Democrats in Pennsylvania and Michigan are “expanding the right to overtime pay,” Whitmer claimed. As autoworkers in Michigan know full well, people work overtime because their wages are too low, and “overtime pay” means nothing when one is forced to work multiple part-time jobs.

It is noteworthy that three of the state-level Democratic initiatives of which Whitmer boasted were educational reforms in states where teachers either have gone out on strike or otherwise come into sharp conflict with their school districts, governments or unions. “Nevada Gov. Steve Sisolak and North Carolina Governor Roy Cooper are working to give hardworking teachers a raise… In Colorado, Governor Jared Polis has enacted free all-day kindergarten.”

It is not from the beneficence of these governors or the Democratic Party that these initiatives have arisen. Rather, these half-measures are the response of the ruling class to the militant wave of teacher strikes and other labor actions.

In Nevada, where public-sector strikes are illegal, teachers of the Clark County School District, which covers Las Vegas, were outraged by the school district failing to honor a contractual agreement for raises after completion of professional development. A school district meeting was abruptly dismissed for “security concerns” last fall after teachers began expressing their frustration.
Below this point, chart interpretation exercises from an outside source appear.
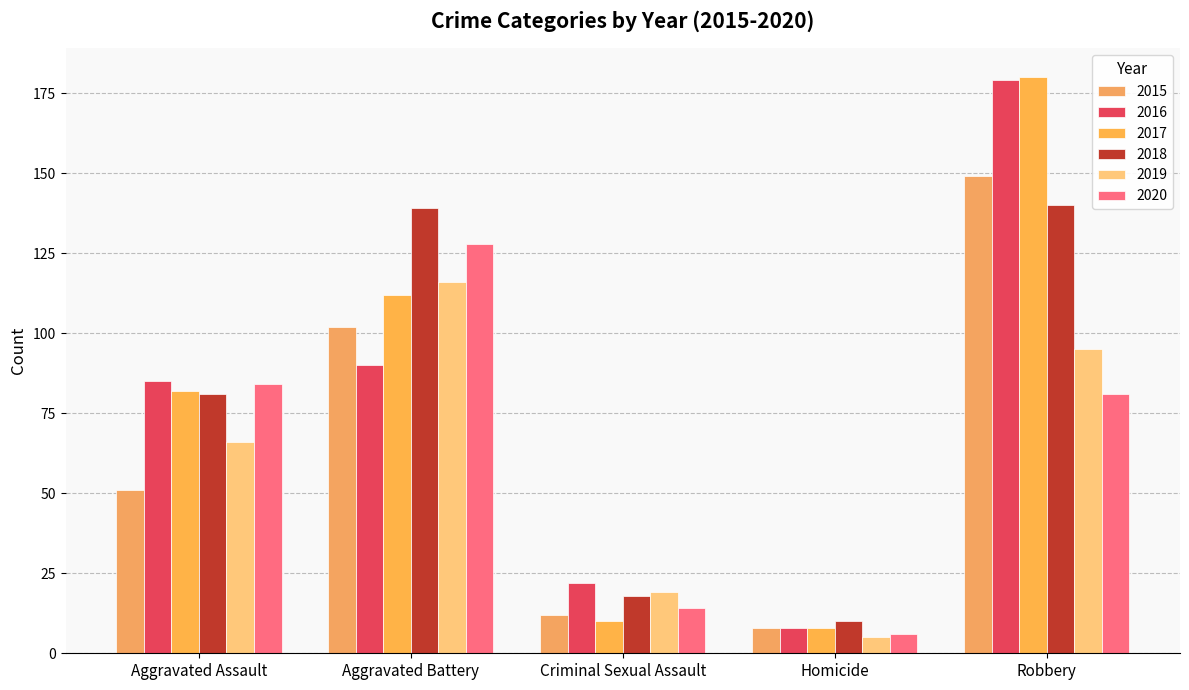

Between Criminal Sexual Assault and Robbery, which series saw the biggest shift?

2017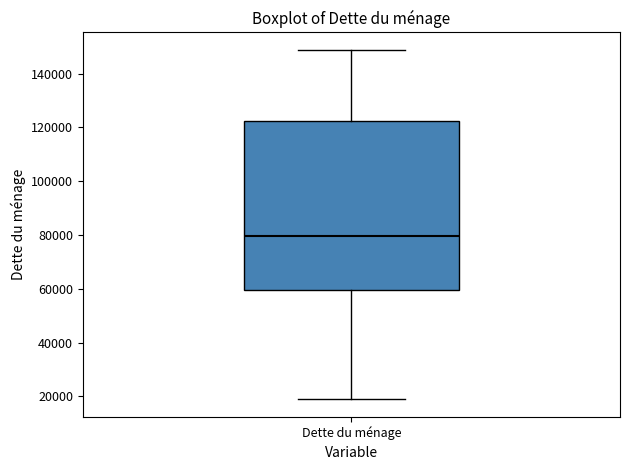

Where does the upper whisker of the box for Dette du ménage end on the y-axis? The values are not printed on the chart, so give them approximately, as read against the axis.

148000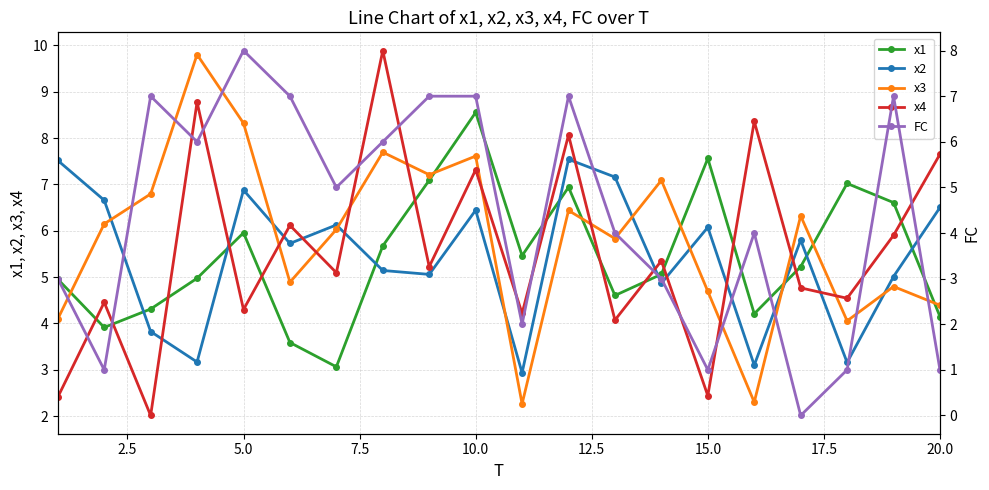

How many interior local peaks does the x1 series have?

5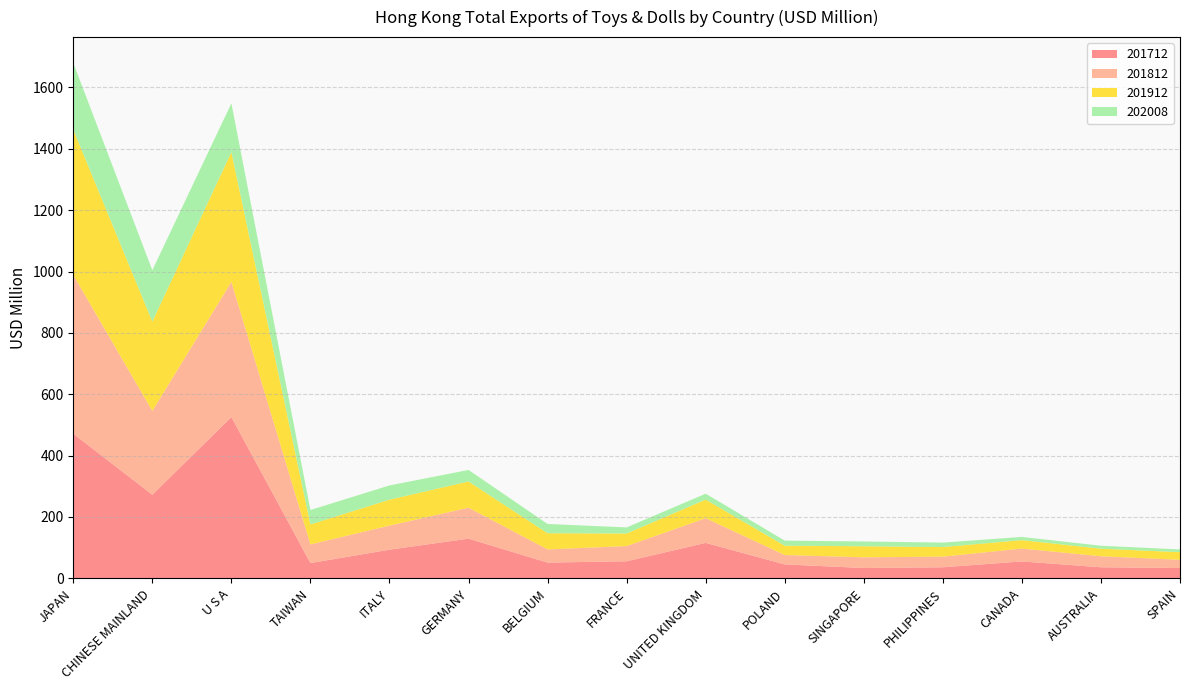

Reading right to left, list all the values displayed in this chart.

201712: 33.6	36.1	55.2	36.1	33.7	45.5	115.6	55.7	51.4	129.5	93.4	49.9	525.9	272.5	471.4
201812: 26.9	35.9	41.9	34.6	34.9	30.6	80.5	49.5	42.9	100.9	78.4	60.8	440.2	273.1	517.3
201912: 24.8	24.7	27.5	31.2	36.0	30.3	60.7	41.0	52.7	85.4	84.7	65.1	423.2	291.3	473.5
202008: 8.9	9.6	10.5	14.6	15.6	16.6	19.2	19.9	30.2	37.6	46.3	46.9	158.9	167.3	217.7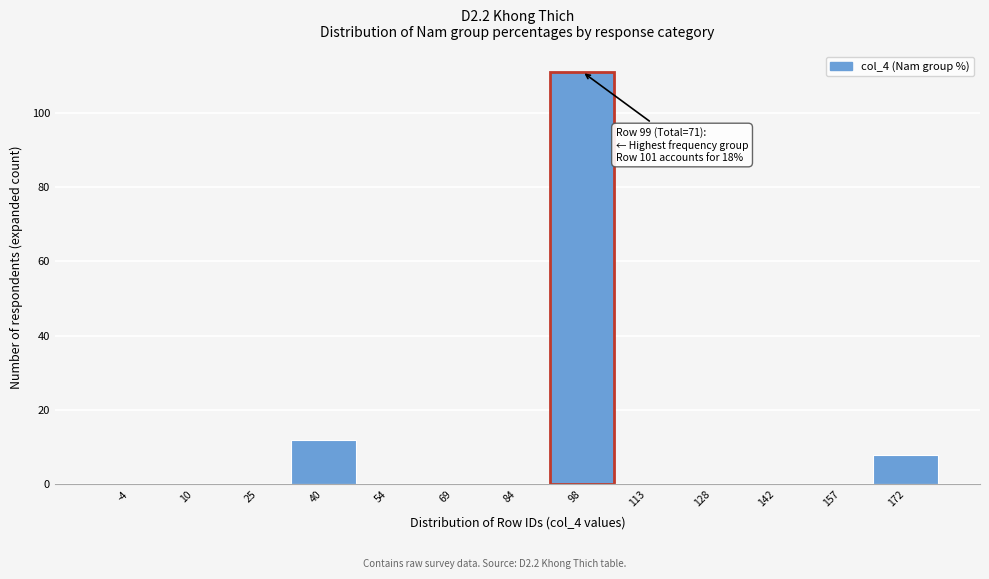

Reading left to right, transcribe all the data shown in this chart.

-4=0	10=0	25=0	40=12	54=0	69=0	84=0	98=111	113=0	128=0	142=0	157=0	172=8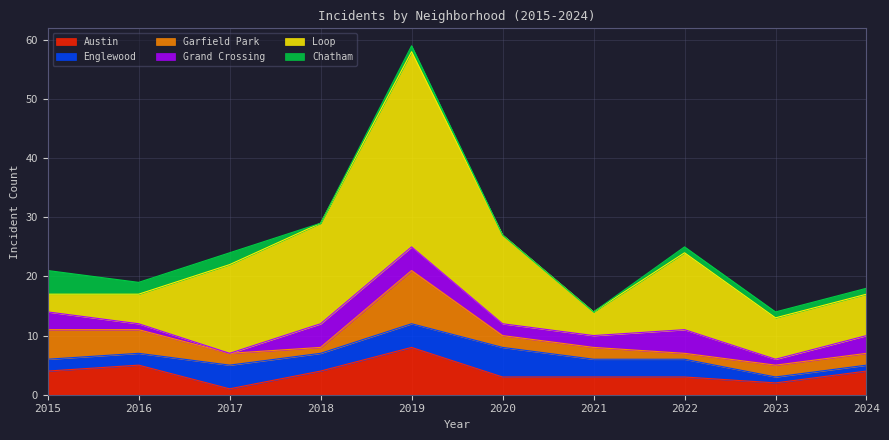

What is the maximum value shown in the chart?

33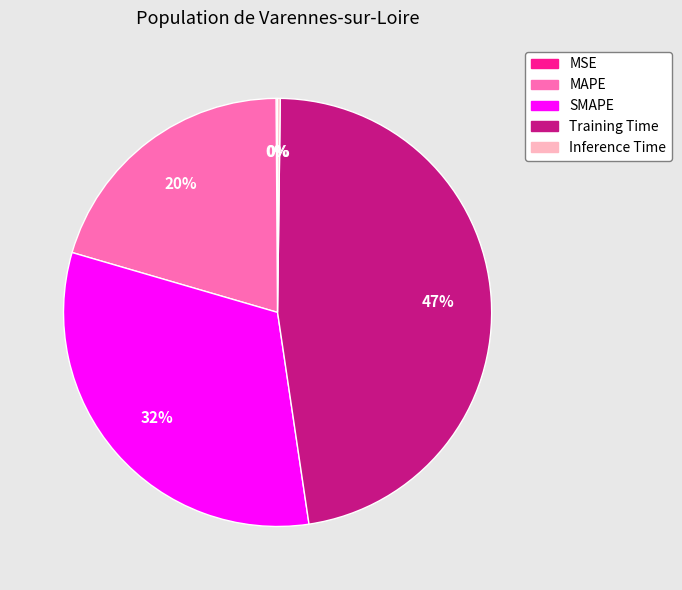

Is it true that Training Time is 35% of the pie?

False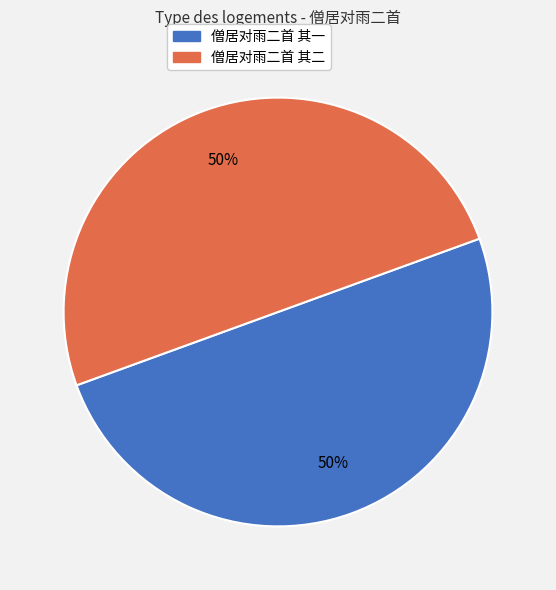

To the nearest percent, what portion does 僧居对雨二首 其二 represent?

50%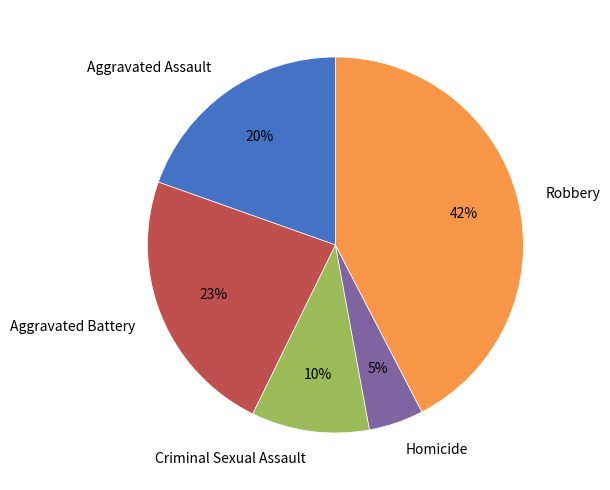

Which slice is the largest?

Robbery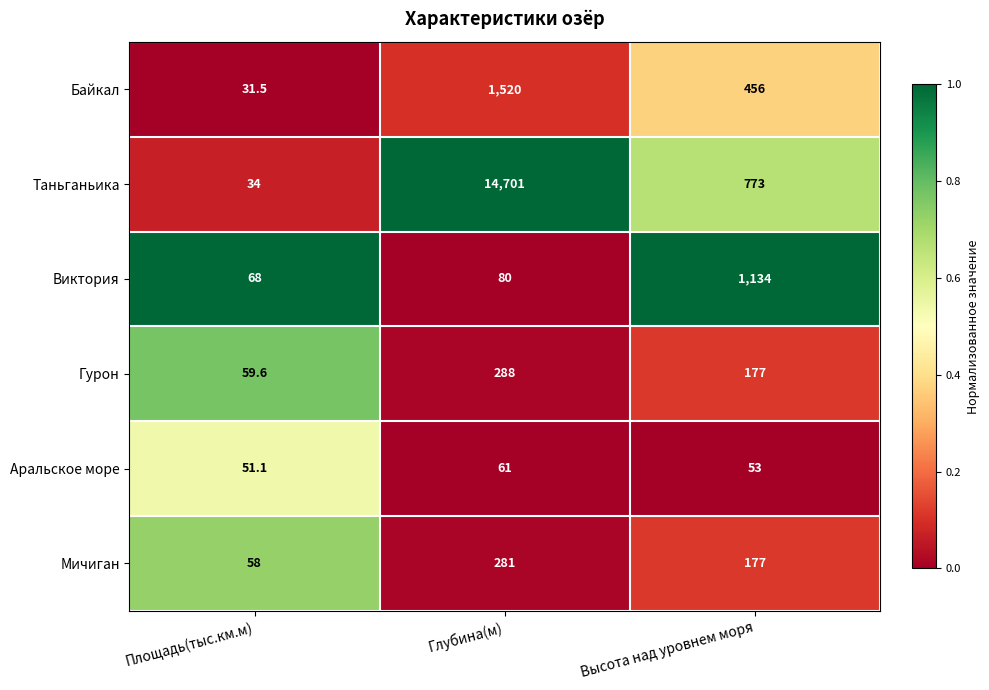

What is the total value across all series at Глубина(м)?

16931.0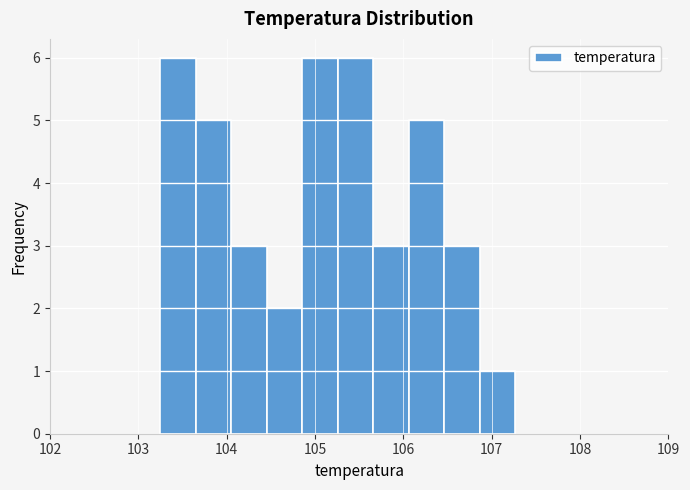

Reading left to right, transcribe this chart: for each bar, give the range it covers on the x-axis and its height. Neither the bar edges nor the heights are printed on the chart, so give them approximately, as read against the axes.

103.2 to 103.7: 6
103.7 to 104.1: 5
104.1 to 104.5: 3
104.5 to 104.9: 2
104.9 to 105.3: 6
105.3 to 105.7: 6
105.7 to 106.1: 3
106.1 to 106.5: 5
106.5 to 106.9: 3
106.9 to 107.3: 1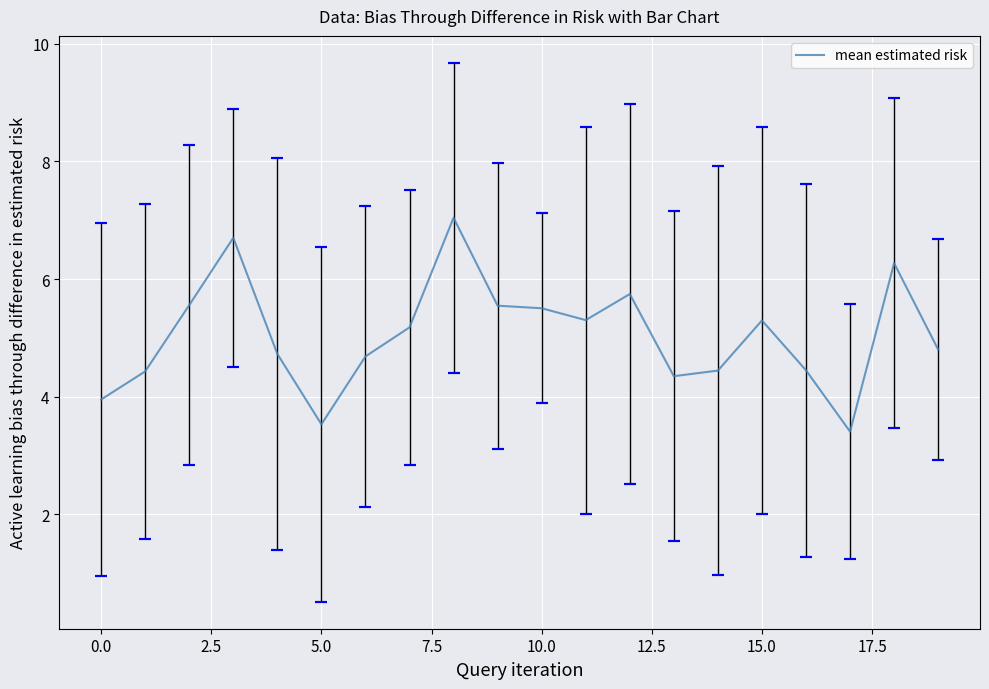

The value at 18 is 9.0. True or false?

False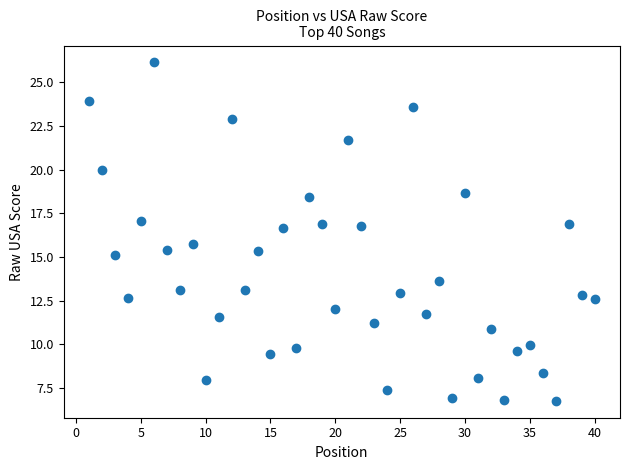

What is the range of Y values (max minus min)?

19.4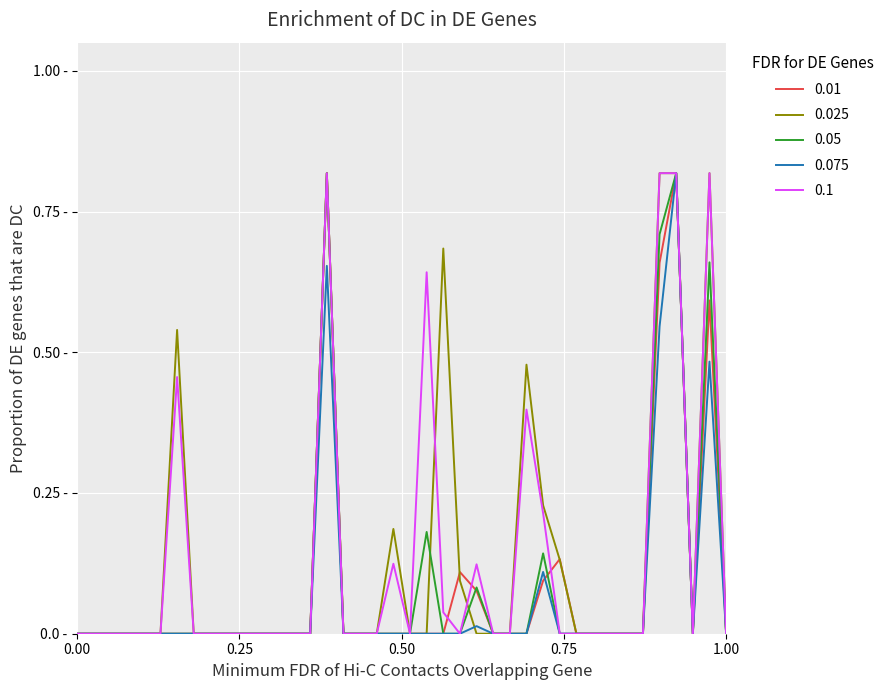

What are all the series names shown in the legend?

0.01, 0.025, 0.05, 0.075, 0.1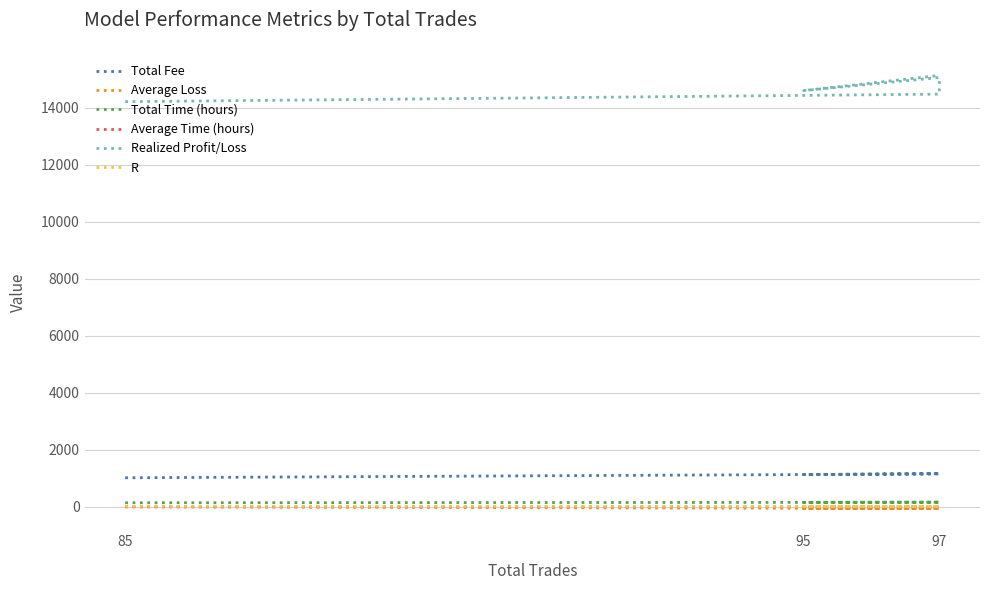

True or false: R and Total Time (hours) intersect in this chart.

False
Despite the militancy of the teachers, the Clark County Education Association stonewalled teachers and refused to even say whether or not they would pay out strike benefits in the event of a strike.

In North Carolina, twenty thousand teachers rallied in Raleigh in May 2018 to demand better pay and working conditions. The North Carolina Education Association responded by urging teachers to “remember in November” and vote for the Democratic Party.

In Colorado, over 3,000 Denver teachers went on strike in late 2018 and into 2019, only to be sold out by the Denver Classroom Teachers Association. The contract, which was reviewed and signed within a half hour, addressed none of the demands of the teachers for smaller class sizes, tenure rights, school funding or putting an end to the expansion of charter schools.

Many of the teachers’ strikes across the United States and internationally since 2018 have developed in opposition to the unions, which then act swiftly to bring the teachers back in line. This follows a pattern that extends across industries and national borders, which terrifies the capitalist class for which Whitmer speaks.

When Whitmer said, “We and all Americans might be weary of today’s politics, but we must stay engaged,” she was giving expression to a profound fear of the capitalist class that the class struggle will break free of the confines of bourgeois politics.